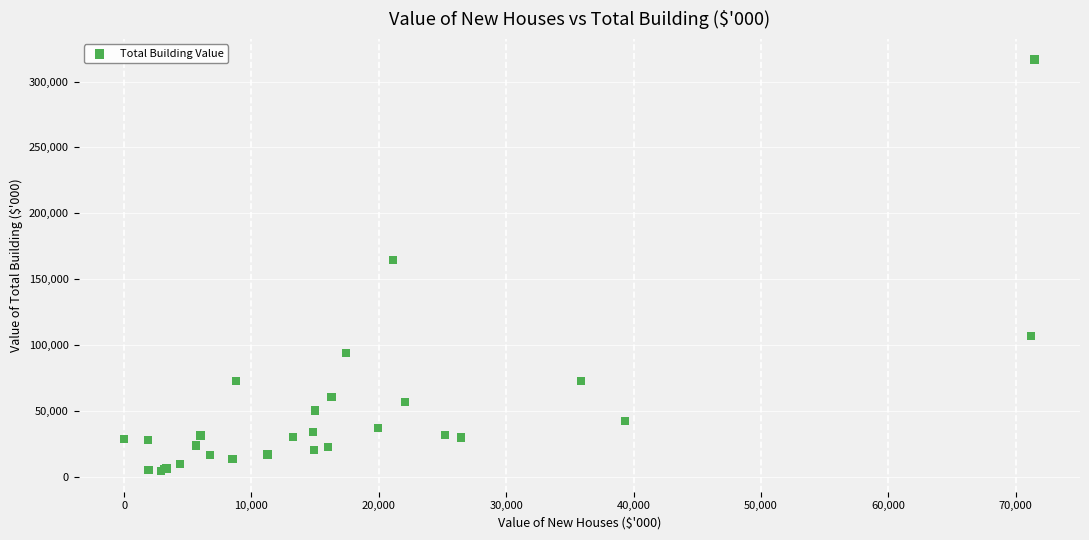

What Y value in the scatter plot is closest to 160610?

164720.7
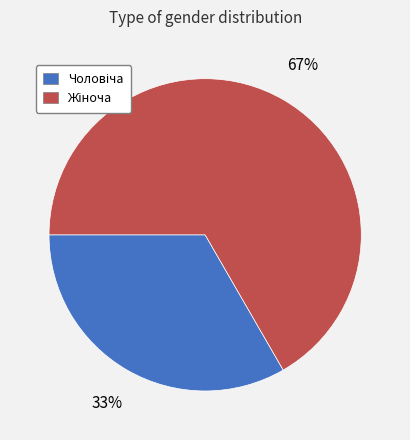

To the nearest percent, what is the average slice percentage?

50%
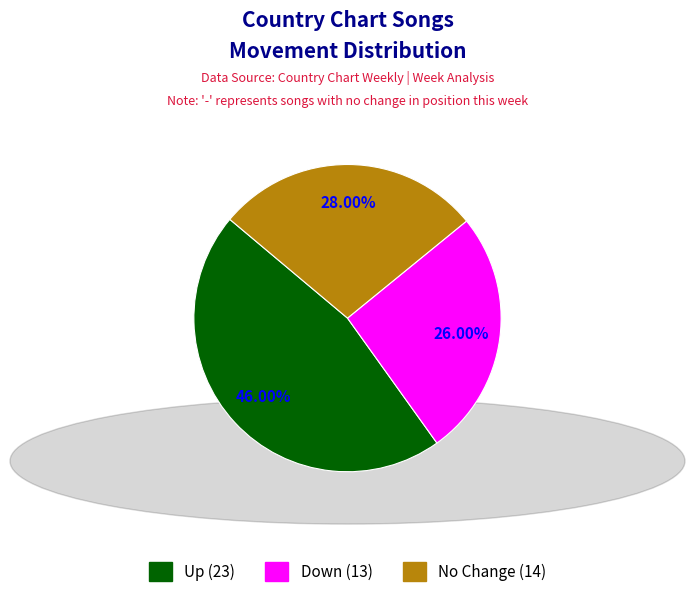

Is there a majority slice in this chart?

No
________________
Your goal >> Copy all of the data above word for word, without the pictures.

Response area >>
What Y value in the scatter plot is closest to 160610?

164720.7

To the nearest percent, what is the average slice percentage?

50%

Is there a majority slice in this chart?

No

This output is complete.